Existing literature on comparing programming languages and their implementations for performance typically focus on specific algorithms or kernels in isolation, no matter whether they cover specific domains like bioinformatics [24], economics [25], or numerical computing [26], or are about programming languages in general [2731]. Except for one of those articles [31], none of them consider parallel algorithms. Online resources that compare programming language performance also focus on algorithms and kernels in isolation [32]. elPrep’s performance stems both from efficient parallel algorithms for steps like parallel sorting or concurrent duplicate marking, but also from the overall software architecture that organizes these steps into a single-pass, multi-threaded pipeline. Since such software-architectural aspects are not covered by the existing literature, it therefore became necessary to perform the study described in this article.
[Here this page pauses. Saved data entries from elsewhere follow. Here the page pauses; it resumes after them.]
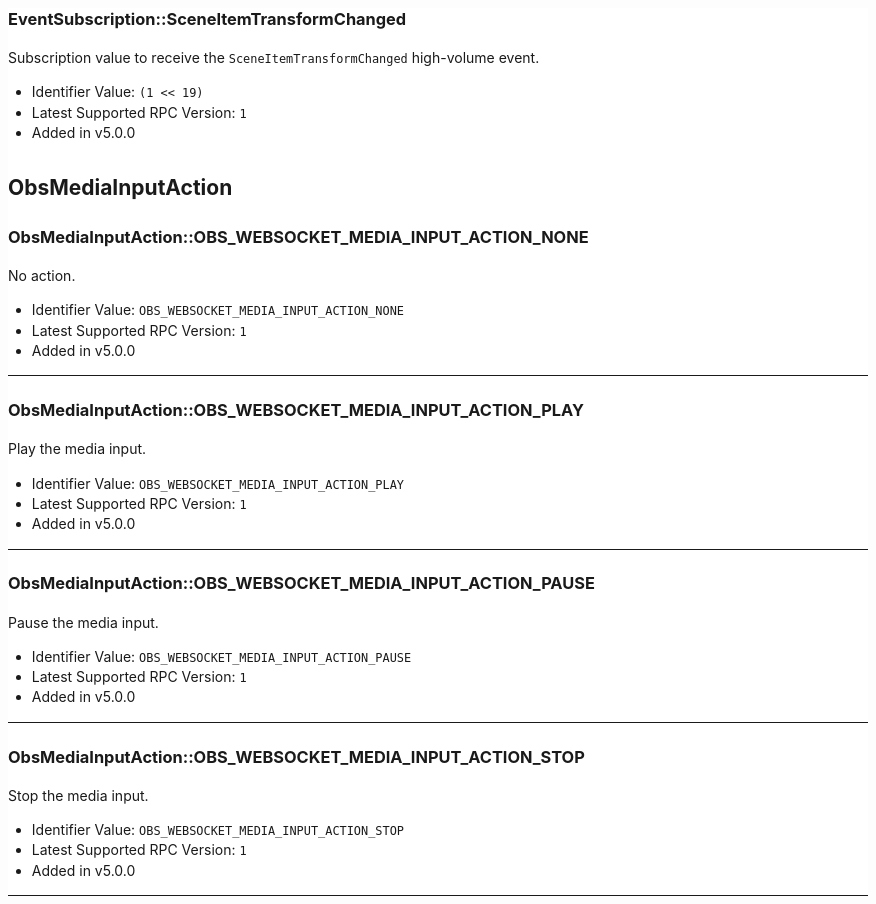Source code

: 
### EventSubscription::SceneItemTransformChanged

Subscription value to receive the `SceneItemTransformChanged` high-volume event.

- Identifier Value: `(1 << 19)`
- Latest Supported RPC Version: `1`
- Added in v5.0.0

## ObsMediaInputAction

### ObsMediaInputAction::OBS_WEBSOCKET_MEDIA_INPUT_ACTION_NONE

No action.

- Identifier Value: `OBS_WEBSOCKET_MEDIA_INPUT_ACTION_NONE`
- Latest Supported RPC Version: `1`
- Added in v5.0.0

---

### ObsMediaInputAction::OBS_WEBSOCKET_MEDIA_INPUT_ACTION_PLAY

Play the media input.

- Identifier Value: `OBS_WEBSOCKET_MEDIA_INPUT_ACTION_PLAY`
- Latest Supported RPC Version: `1`
- Added in v5.0.0

---

### ObsMediaInputAction::OBS_WEBSOCKET_MEDIA_INPUT_ACTION_PAUSE

Pause the media input.

- Identifier Value: `OBS_WEBSOCKET_MEDIA_INPUT_ACTION_PAUSE`
- Latest Supported RPC Version: `1`
- Added in v5.0.0

---

### ObsMediaInputAction::OBS_WEBSOCKET_MEDIA_INPUT_ACTION_STOP

Stop the media input.

- Identifier Value: `OBS_WEBSOCKET_MEDIA_INPUT_ACTION_STOP`
- Latest Supported RPC Version: `1`
- Added in v5.0.0

---
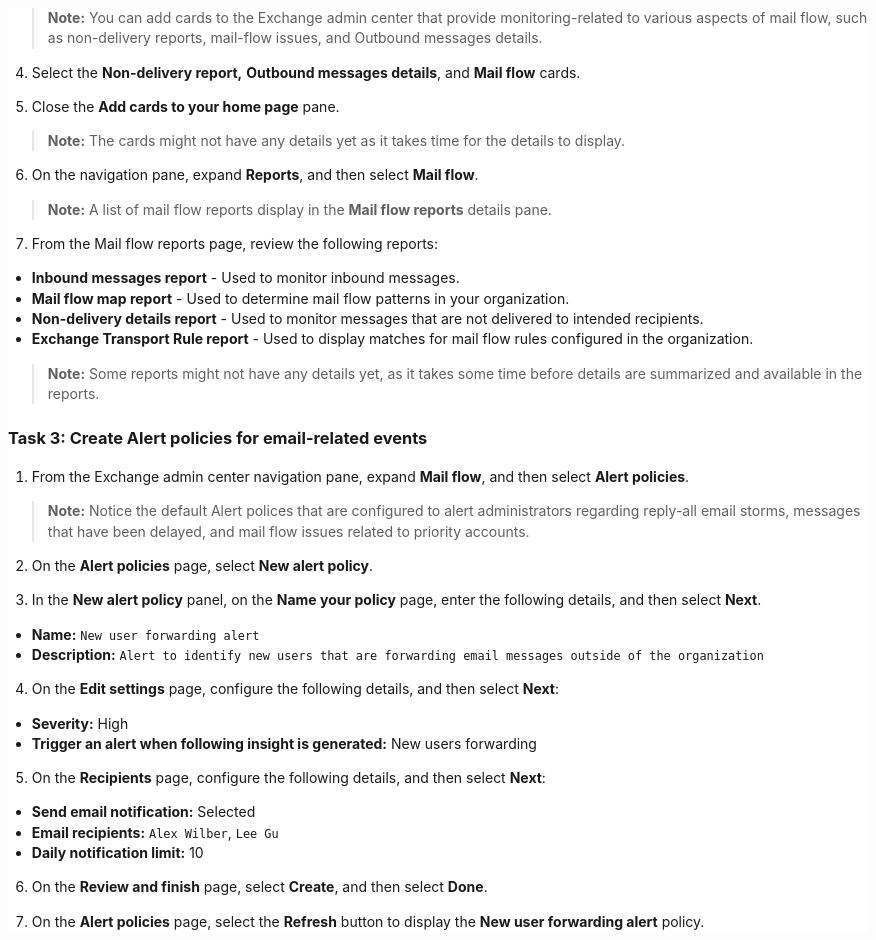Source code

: >**Note:** You can add cards to the Exchange admin center that provide monitoring-related to various aspects of mail flow, such as non-delivery reports, mail-flow issues, and Outbound messages details.

4.  Select the **Non-delivery report,** **Outbound messages details**, and **Mail flow** cards.

5.  Close the **Add cards to your home page** pane.

>**Note:** The cards might not have any details yet as it takes time for the details to display.

6.  On the navigation pane, expand **Reports**, and then select **Mail flow**.

>**Note:** A list of mail flow reports display in the **Mail flow reports** details pane.

7.  From the Mail flow reports page, review the following reports:

   - **Inbound messages report** - Used to monitor inbound messages.
   - **Mail flow map report** - Used to determine mail flow patterns in your organization.
   - **Non-delivery details report** - Used to monitor messages that are not delivered to intended recipients.
   - **Exchange Transport Rule report** - Used to display matches for mail flow rules configured in the organization.

>**Note:** Some reports might not have any details yet, as it takes some time before details are summarized and available in the reports.

### Task 3: Create Alert policies for email-related events

1.  From the Exchange admin center navigation pane, expand **Mail flow**, and then select **Alert policies**.

>**Note:** Notice the default Alert polices that are configured to alert administrators regarding reply-all email storms, messages that have been delayed, and mail flow issues related to priority accounts.

2.  On the **Alert policies** page, select **New alert policy**.

3.  In the **New alert policy** panel, on the **Name your policy** page, enter the following details, and then select **Next**.

   - **Name:** `New user forwarding alert`
   - **Description:** `Alert to identify new users that are forwarding email messages outside of the organization`

4.  On the **Edit settings** page, configure the following details, and then select **Next**:

   - **Severity:** High
   - **Trigger an alert when following insight is generated:** New users forwarding

5.  On the **Recipients** page, configure the following details, and then select **Next**:

   - **Send email notification:** Selected
   - **Email recipients:** `Alex Wilber`, `Lee Gu`
   - **Daily notification limit:** 10

6.  On the **Review and finish** page, select **Create**, and then select **Done**.

7.  On the **Alert policies** page, select the **Refresh** button to display the **New user forwarding alert** policy.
elPrep is an open-ended software framework that allows for arbitrary combinations of different functional steps in a pipeline, like duplicate marking, sorting reads, replacing read groups, and so on; additionally, elPrep also accommodates functional steps provided by third-party tool writers. This openness makes it difficult to precisely determine the lifetime of allocated objects during a program run. It is known that manual memory management can contribute to extremely low productivity when developing such software frameworks. See for example the IBM San Francisco project, where a transition from C++ with manual memory management to Java with garbage collection led to an estimated 300% productivity increase [33]. Other open-ended software frameworks for processing SAM/BAM files include GATK4 [3], Picard [2], and htsjdk [34].
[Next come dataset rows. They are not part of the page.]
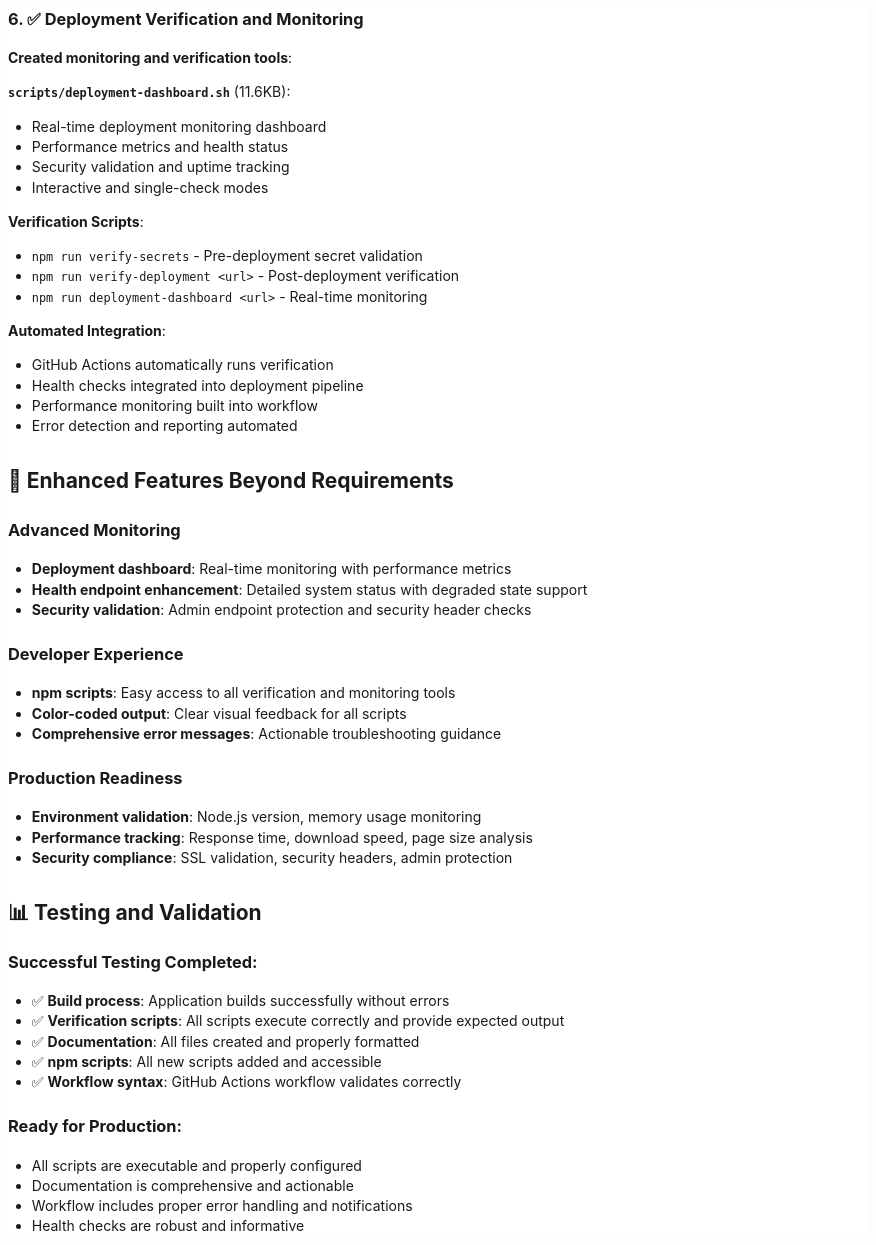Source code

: ### 6. ✅ Deployment Verification and Monitoring

**Created monitoring and verification tools**:

**`scripts/deployment-dashboard.sh`** (11.6KB):
- Real-time deployment monitoring dashboard
- Performance metrics and health status
- Security validation and uptime tracking
- Interactive and single-check modes

**Verification Scripts**:
- `npm run verify-secrets` - Pre-deployment secret validation
- `npm run verify-deployment <url>` - Post-deployment verification
- `npm run deployment-dashboard <url>` - Real-time monitoring

**Automated Integration**:
- GitHub Actions automatically runs verification
- Health checks integrated into deployment pipeline
- Performance monitoring built into workflow
- Error detection and reporting automated

## 🚀 Enhanced Features Beyond Requirements

### Advanced Monitoring
- **Deployment dashboard**: Real-time monitoring with performance metrics
- **Health endpoint enhancement**: Detailed system status with degraded state support
- **Security validation**: Admin endpoint protection and security header checks

### Developer Experience
- **npm scripts**: Easy access to all verification and monitoring tools
- **Color-coded output**: Clear visual feedback for all scripts
- **Comprehensive error messages**: Actionable troubleshooting guidance

### Production Readiness
- **Environment validation**: Node.js version, memory usage monitoring
- **Performance tracking**: Response time, download speed, page size analysis
- **Security compliance**: SSL validation, security headers, admin protection

## 📊 Testing and Validation

### Successful Testing Completed:
- ✅ **Build process**: Application builds successfully without errors
- ✅ **Verification scripts**: All scripts execute correctly and provide expected output
- ✅ **Documentation**: All files created and properly formatted
- ✅ **npm scripts**: All new scripts added and accessible
- ✅ **Workflow syntax**: GitHub Actions workflow validates correctly

### Ready for Production:
- All scripts are executable and properly configured
- Documentation is comprehensive and actionable
- Workflow includes proper error handling and notifications
- Health checks are robust and informative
Therefore, manual memory management is not a practical candidate for elPrep, and concurrent, parallel garbage collection and reference counting are the only remaining alternatives. By restricting ourselves to mature programming languages where we can expect long-term community support, we identified Java and Go as the only candidates with support for concurrent, parallel garbage collectionFootnote 2, and C++17 [35] as the only candidate with support for reference counting (through the std::shared_ptr library feature).Footnote 3

The study consisted of reimplementations of elPrep in C++17, Go, and Java, and benchmarking their runtime performance and memory usage. These are full-fledged applications in the sense that they fully support a typical preparation pipeline for variant calling consisting of sorting reads, duplicate marking, and a few other commonly used steps. While these three reimplementations of elPrep only support a limited set of functionality, in each case the software architecture could be completed with additional effort to support all features of elPrep version 2.6 and beyond.